EXERCISE: Reproduce the listing below with "cup" swapped for "mug" and everything else left unchanged. Omit the pictures from your reply.

********************

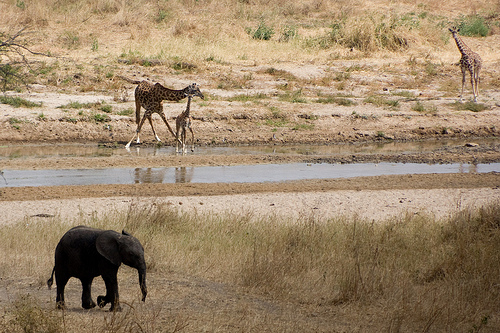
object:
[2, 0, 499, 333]
valley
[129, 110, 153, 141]
leg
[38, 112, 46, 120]
grass clump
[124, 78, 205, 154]
giraffe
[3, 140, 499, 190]
floor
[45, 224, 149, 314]
elephant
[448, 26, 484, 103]
giraffe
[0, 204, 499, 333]
grass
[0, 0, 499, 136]
grass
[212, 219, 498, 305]
branches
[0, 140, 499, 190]
water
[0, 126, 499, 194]
hole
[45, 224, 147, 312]
animals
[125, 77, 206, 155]
animals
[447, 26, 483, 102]
animals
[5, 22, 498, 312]
wild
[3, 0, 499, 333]
savanna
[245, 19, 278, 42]
grass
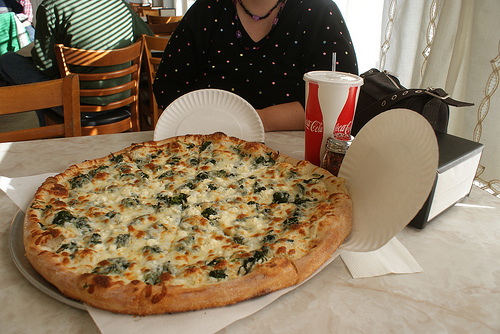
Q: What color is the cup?
A: Red and white.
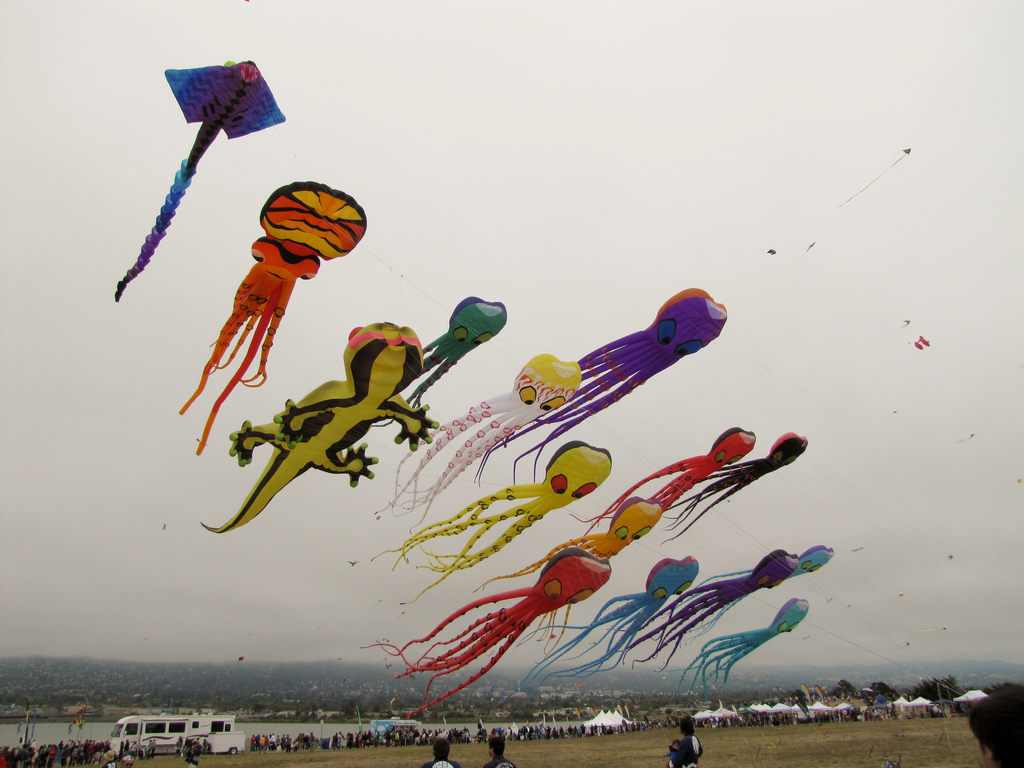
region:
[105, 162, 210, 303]
kite has a long tail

********************

CORRECT RESPONSE:
object:
[2, 0, 499, 333]
valley
[129, 110, 153, 141]
leg
[38, 112, 46, 120]
grass clump
[124, 78, 205, 154]
giraffe
[3, 140, 499, 190]
floor
[45, 224, 149, 314]
elephant
[448, 26, 484, 103]
giraffe
[0, 204, 499, 333]
grass
[0, 0, 499, 136]
grass
[212, 219, 498, 305]
branches
[0, 140, 499, 190]
water
[0, 126, 499, 194]
hole
[45, 224, 147, 312]
animals
[125, 77, 206, 155]
animals
[447, 26, 483, 102]
animals
[5, 22, 498, 312]
wild
[3, 0, 499, 333]
savanna
[245, 19, 278, 42]
grass
Q: What color is the mug?
A: Red and white.
region:
[105, 162, 210, 303]
kite has a long tail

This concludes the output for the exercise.